Western diet: Native people in Papua New Guinea and Paraguay do not get acne. Their diet consists of low glycemic index (GI) foods and no dairy.
The “Western diet” – high GI carbs, dairy, fat and sugar – has been seen as a possible culprit for acne outbreaks or increased severity. To date, there is no reliable evidence that anything we eat affects this condition. (See more on foods and their glycemic index ratings below).

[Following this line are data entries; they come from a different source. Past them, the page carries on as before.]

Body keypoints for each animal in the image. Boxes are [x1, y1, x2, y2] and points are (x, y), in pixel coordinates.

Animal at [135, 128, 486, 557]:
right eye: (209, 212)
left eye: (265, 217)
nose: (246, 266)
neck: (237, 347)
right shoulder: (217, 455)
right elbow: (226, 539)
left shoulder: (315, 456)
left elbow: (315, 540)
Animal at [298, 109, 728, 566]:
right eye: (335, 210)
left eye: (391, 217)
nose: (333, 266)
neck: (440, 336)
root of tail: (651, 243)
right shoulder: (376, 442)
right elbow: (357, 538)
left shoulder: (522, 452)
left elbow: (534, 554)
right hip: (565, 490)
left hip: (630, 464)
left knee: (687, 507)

However, consuming some foods may cause flare-ups and make acne worse in some people and so should be avoided. If you regularly experience acne outbreaks after eating pizza or fries, try avoiding these carb heavy foods and see how your skin reacts.
• One study showed men on a low glycemic index (GI) diet had fewer acne spots after 12 weeks compared to a group that ate lots of high GI carb foods.
Specific Foods: Some foods have long been said to cause acne or outbreaks. Here’s the facts to date:
Evidence linking acne and dairy foods is weak.
• A study of 6,000 females between 9 and 15 years old found some links between those who had acne and drank milk.
• A similar study of boys found little to no association…
The belief that chocolate causes acne is a myth. There is a lack of evidence to prove this. Experts say large scale studies are needed to investigate what, if any, role chocolate may have…
Q & A What is the glycemic index?
The glycemic index (GI), a numerical value, reflects the impact of a food on blood sugar levels.
• High glycemic index (GI) foods raise blood sugar levels quickly and have been implicated in the development of diabetes and heart disease. These foods include white bread, flour and potatoes.
• Low glycemic index foods raise blood sugar levels more slowly. These include uncooked apples, peas, skimmed milk and kidney beans.